The name “dandelion” comes from the French for “dent de lion,” or the Italian “denti di leone,” both of which mean “the lion’s tooth,” a reference to their jagged edges.

French often call dandelion “pissenlit,” a word that underscores that the dandelion has long been regarded as a diuretic, because pissenlit is translated as “urinate in bed.”

Healing Properties of Dandelion

Dandelion has been used for centuries by many different cultures to support healthy liver functioning as well as natural detoxification.

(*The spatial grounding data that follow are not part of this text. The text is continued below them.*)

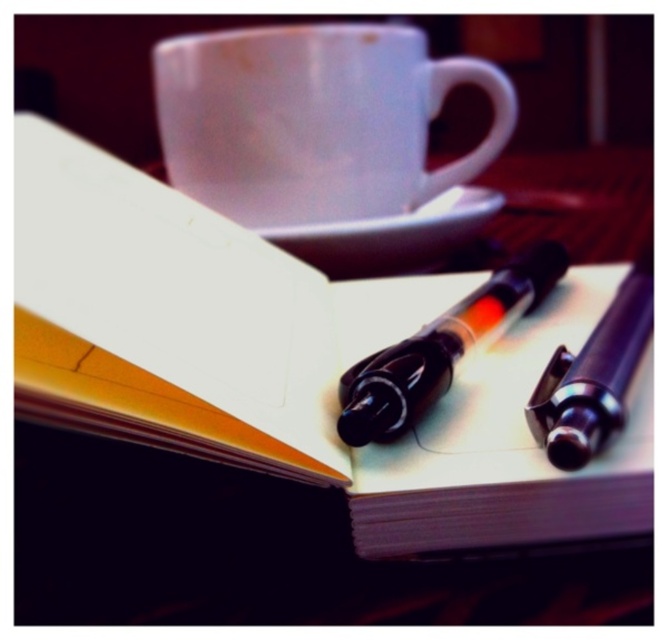
Question: Which point is closer to the camera?

Choices:
 (A) (313, 237)
 (B) (582, 417)
 (C) (501, 144)
 (D) (522, 298)

Answer: (B)

Question: Which point is closer to the camera taking this photo?

Choices:
 (A) (337, 246)
 (B) (73, 387)

Answer: (B)

Question: Is matte black pen at center to the right of white ceramic saucer at center from the viewer's perspective?

Choices:
 (A) yes
 (B) no

Answer: (A)

Question: Is matte black pen at center bigger than white ceramic saucer at center?

Choices:
 (A) no
 (B) yes

Answer: (A)

Question: Among these points, which one is farthest from the camera?

Choices:
 (A) (446, 481)
 (B) (476, 317)

Answer: (B)

Question: Does white glossy mug at upper center appear on the right side of white ceramic saucer at center?

Choices:
 (A) yes
 (B) no

Answer: (B)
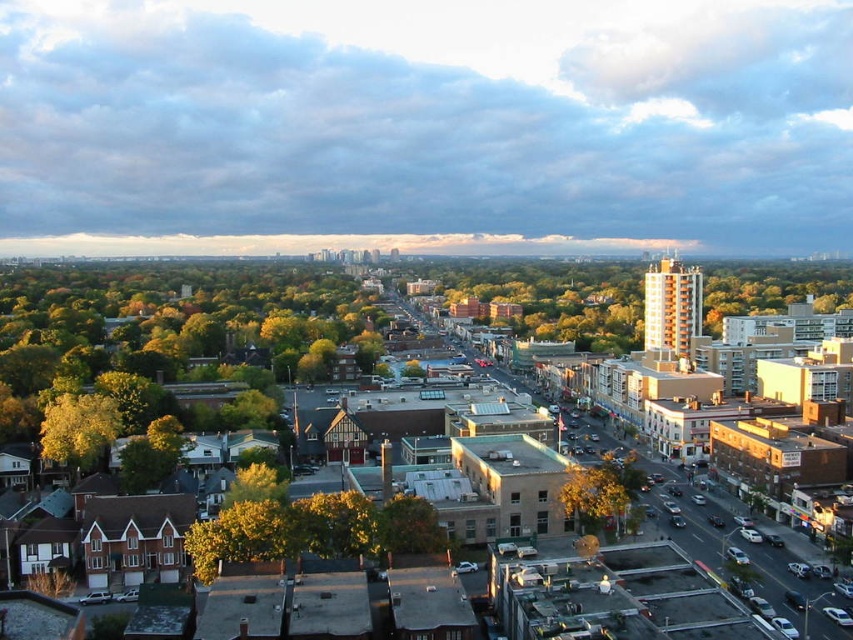
Which of these two, orange brick building at center-right or yellow-green leaves at center, stands shorter?

Standing shorter between the two is yellow-green leaves at center.

Does orange brick building at center-right appear on the right side of yellow-green leaves at center?

Answer: Correct, you'll find orange brick building at center-right to the right of yellow-green leaves at center.

Where is `orange brick building at center-right`? The image size is (853, 640). orange brick building at center-right is located at coordinates (556, 300).

Where is `orange brick building at center-right`? This screenshot has height=640, width=853. orange brick building at center-right is located at coordinates (556, 300).

Is green leafy tree at lower left bigger than yellow-green leaves at left?

Yes.

Which of these two, green leafy tree at lower left or yellow-green leaves at left, stands taller?

Standing taller between the two is green leafy tree at lower left.

Is point (12, 426) farther from camera compared to point (82, 452)?

Yes, it is.

In order to click on green leafy tree at lower left in this screenshot , I will do `click(173, 339)`.

Which is below, orange brick building at center-right or yellow-green leaves at left?

yellow-green leaves at left is lower down.

This screenshot has height=640, width=853. Describe the element at coordinates (556, 300) in the screenshot. I see `orange brick building at center-right` at that location.

Is point (454, 300) positioned after point (100, 396)?

Yes, it is.

I want to click on orange brick building at center-right, so click(x=556, y=300).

Here are some of its powerful healing properties:

Good for Liver and Digestion 

  • Dandelions help to cleanse the liver and support healthy liver function.
  • Ingesting the leaves increases hydrochloric acid in the stomach, sends messages to the liver to prepare for digestion, increases the appetite and prepares the liver to break down fats.
  • They aid the liver (and entire digestive system) by helping to maintain the proper flow of bile.

High In Nutrients 

  • They’re higher in vitamin A than carrots.
  • They are packed with calcium, iron and fiber.
  • The iron, vitamin K, and calcium content is far greater than spinach and broccoli.
  • They contain more protein per serving than spinach and the greens contain all the essential amino acids.

Supports Detoxification

  • Dandelion leaf is a diuretic, it promotes urination helping to remove toxic substances from the kidneys, urinary system and entire body.
  • Its disinfectant properties inhibit bacterial growth, preventing UTIs.
  • As far as wild food goes they are the easiest one to find. They are abundant in our lawns and along most walking trails.

It’s great to pick your own dandelions greens and eat them. You probably have some in your own backyard.

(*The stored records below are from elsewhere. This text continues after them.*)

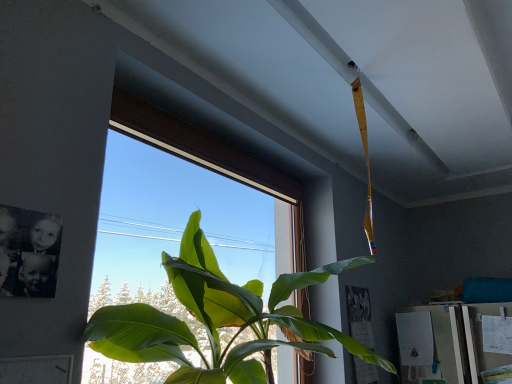
This screenshot has height=384, width=512. What do you see at coordinates (220, 319) in the screenshot?
I see `green leafy plant at center` at bounding box center [220, 319].

This screenshot has width=512, height=384. Identify the location of green leafy plant at center. (220, 319).

Describe the element at coordinates (207, 155) in the screenshot. I see `transparent glass window at center` at that location.

Measure the distance between point (x=201, y=149) and camera.

5.88 feet.

Where is `transparent glass window at center`? The image size is (512, 384). transparent glass window at center is located at coordinates (207, 155).

The height and width of the screenshot is (384, 512). I want to click on green leafy plant at center, so click(220, 319).

Considering the relative positions of green leafy plant at center and transparent glass window at center in the image provided, is green leafy plant at center to the right of transparent glass window at center from the viewer's perspective?

Indeed, green leafy plant at center is positioned on the right side of transparent glass window at center.

Does green leafy plant at center come behind transparent glass window at center?

No.

Considering the points (192, 234) and (300, 373), which point is behind, point (192, 234) or point (300, 373)?

The point (300, 373) is more distant.

In the scene shown: From the image's perspective, which object appears higher, green leafy plant at center or transparent glass window at center?

transparent glass window at center appears higher in the image.

From a real-world perspective, relative to transparent glass window at center, is green leafy plant at center vertically above or below?

In terms of real-world spatial position, green leafy plant at center is below transparent glass window at center.

Considering the relative sizes of green leafy plant at center and transparent glass window at center in the image provided, is green leafy plant at center thinner than transparent glass window at center?

Incorrect, the width of green leafy plant at center is not less than that of transparent glass window at center.

Is green leafy plant at center taller than transparent glass window at center?

No.

Considering the relative sizes of green leafy plant at center and transparent glass window at center in the image provided, is green leafy plant at center bigger than transparent glass window at center?

Indeed, green leafy plant at center has a larger size compared to transparent glass window at center.

Is green leafy plant at center located outside transparent glass window at center?

Yes, green leafy plant at center is not within transparent glass window at center.

Are green leafy plant at center and transparent glass window at center far apart?

No, green leafy plant at center is not far away from transparent glass window at center.

In the scene shown: Is green leafy plant at center looking in the opposite direction of transparent glass window at center?

Yes.

Find the location of a particular element. The image size is (512, 384). houseplant below the transparent glass window at center (from the image's perspective) is located at coordinates (220, 319).

Based on the photo, which is more to the left, transparent glass window at center or green leafy plant at center?

transparent glass window at center.

Is transparent glass window at center further to camera compared to green leafy plant at center?

Yes, transparent glass window at center is further from the camera.

Which point is more forward, (222,168) or (362,351)?

The point (362,351) is more forward.

From the image's perspective, is transparent glass window at center positioned above or below green leafy plant at center?

From the image's perspective, transparent glass window at center appears above green leafy plant at center.

From a real-world perspective, which object rests below the other?

From a 3D spatial view, green leafy plant at center is below.

Considering the sizes of transparent glass window at center and green leafy plant at center in the image, is transparent glass window at center wider or thinner than green leafy plant at center?

transparent glass window at center is thinner than green leafy plant at center.

Considering the sizes of transparent glass window at center and green leafy plant at center in the image, is transparent glass window at center taller or shorter than green leafy plant at center?

Considering their sizes, transparent glass window at center has more height than green leafy plant at center.

Which of these two, transparent glass window at center or green leafy plant at center, is bigger?

With larger size is green leafy plant at center.

Could green leafy plant at center be considered to be inside transparent glass window at center?

No, green leafy plant at center is not inside transparent glass window at center.

Are transparent glass window at center and green leafy plant at center located far from each other?

transparent glass window at center is actually quite close to green leafy plant at center.

Is transparent glass window at center looking in the opposite direction of green leafy plant at center?

Yes, transparent glass window at center is positioned with its back facing green leafy plant at center.

What's the angular difference between transparent glass window at center and green leafy plant at center's facing directions?

There is a 5.77-degree angle between the facing directions of transparent glass window at center and green leafy plant at center.

What are the coordinates of `window above the green leafy plant at center (from a real-world perspective)` in the screenshot? It's located at (207, 155).

Locate an element on the screen. window above the green leafy plant at center (from the image's perspective) is located at coordinates (207, 155).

Be sure you are getting them from areas where they have not used any weed killers or pesticides. Wash them thoroughly.

There’s something magical about picking and eating wild food the earth gives to us as a gift.

If you don’t want to forage for dandelion greens, they can be found in many health food stores.

How To Use Dandelion Leaves and Flowers

Dandelion greens have a delicious slightly bitter taste that can be prepared in many ways!

Younger plants tend to be less bitter as well as more tender. The older greens should be parboiled to cut the bitter flavor.

Salad: The young greens can be eaten raw, in a salad, mixed with other greens.

Smoothie: Add dandelion greens to your smoothie. A few leaves, not too much or else it will be bitter.

Juices: Add to your favorite green juice for energy and to stimulate your liver.

Stir Fry: Add chopped leaves to a vegetable stir fry and sauté until tender.

Grains: Mix chopped raw or parboiled greens into rice or quinoa. Add olive oil, chopped red onion and a few walnuts.

Stews and Soups: Stir chopped leaves into soups and stews for additional green nutrition.

Sautéed: Dandelion greens taste delicious sautéd with sliced onions and garlic.

Beans: Mix chopped dandelion leaves into hot or cold white beans, with garlic, olive oil, salt and pepper.

Dandelion Flowers: The florets or just open flowers have a honey like taste and can be added to salads or rice dishes. In the bigger flowers, pick off the yellow parts, because the green sepals at the base of the bloom can taste bitter.

Making Wishes: The mature dandelions that have turned into magical white puffs should always be used for making wishes.

Here are a few dandelion recipes from my blog:

In Conclusion: Love your dandelions the way the French and Italians do. Once you start eating this beautiful green vegetable, it’s so tasty, you’ll find you have a new perspective on a weed you once considered a problem.